A Microphlebectomy is an excellent procedure for removing bulging varicose veins quickly and efficiently. Because we remove the affected vein completely, all of the associated symptoms are eliminated immediately. These procedures are typically very well tolerated and are done under local anesthetic here in the office. The veins are actually removed through needle punctures as opposed to incisions and thus no sutures are needed and patients typically return to normal the next day. Most patients report post-op pain as only being a 2 or 3 on a 1-10 scale and they typically only need to take over-the-counter pain medications for a day or two. In contrast to foam sclerotherapy, a large area can be treated in a single session with a phlebectomy where it would take multiple visits to treat similar veins with sclerotherapy.

MEET Dr. Brian Heeringa, Board Certified

Dr. Heeringa is a Board certified General Surgeon, a Fellow of the American College of Surgeons and a Diplomate of the American Board of Venous and Lymphatic Medicine. He and his team treat a broad spectrum of venous conditions ranging from spider veins to varicose veins to venous ulcers and everything in between. We also offer DVT risk assessment and can help manage post thrombotic syndrome. Call today to find out how our team can help you.

How Do I Prepare For My Ambulatory Phlebectomy?

There really isn’t any preparation necessary for these procedures other than showering prior to showing up for your procedure. You’ll need to wear compression stockings afterward for two weeks, so you’ll want to purchase these beforehand. Since only local anesthesia is necessary, you don’t have to worry about fasting prior to your treatment. Many patients drive themselves to and from the appointment. For patients who are anxious, an anxiolytic may be prescribed if desired.

How Is Ambulatory Phlebectomy Performed?

For the phlebectomy procedure, the physician will mark out the varicose veins with the patient standing. Then, when the patient is laying down, a dilute numbing medicine or tumescent anesthesia is infiltrated into the skin and around the veins.

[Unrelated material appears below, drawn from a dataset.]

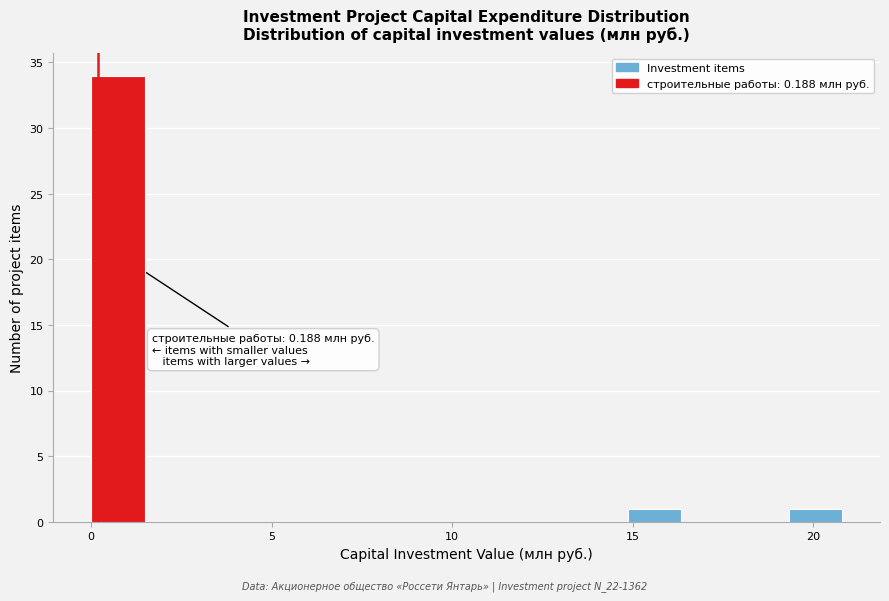

Around what value on the x-axis is the tallest bar? Give the approximate position of its centre, as read against the axis.

0.5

The doctor will then use a needle to make tiny holes adjacent to the marked veins and then remove the veins through these needle holes.

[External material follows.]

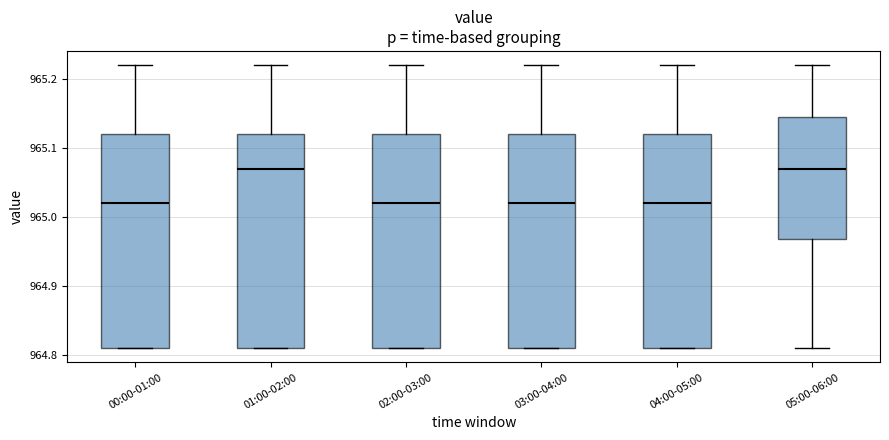

Where is the upper edge of the box for 05:00-06:00 on the y-axis? The values are not printed on the chart, so give them approximately, as read against the axis.

965.15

Ambulatory Phlebectomy Recovery

After the procedure, the patient will have his or her leg wrapped with compression bandages which will be left on for 24 hours, and after that the patient can switch back to compression stockings which are to be worn daily for the next two weeks. Most patients are able to go back to work the following day and typically need nothing more than over-the-counter medicine for pain such as Tylenol or ibuprofen.

How Long After An Ambulatory Phlebectomy Can I Start Exercising Again?

Amazingly, you can walk the same day as your treatment and you are encouraged to remain active. You can use an elliptical, walk more, or ride a bike within two days, in most cases. Don’t overdo it, though. You should hold off on strenuous exercise and any moderate to heavy lifting for two weeks. Patients usually return to work the next day.

Phlebectomy Alternative Treatment Options

Alternatives would be sclerotherapy or foam sclerotherapy but that often would require multiple sessions, sometimes over several months.

Risks Of Ambulatory Phlebectomy

Like the other treatments offered here at Northern Michigan Vein Specialists, complications are rare and typically minor. Risks include bleeding, bruising, numbness and tingling. As with any procedure, it is important to discuss potential risks and benefits with your physician beforehand.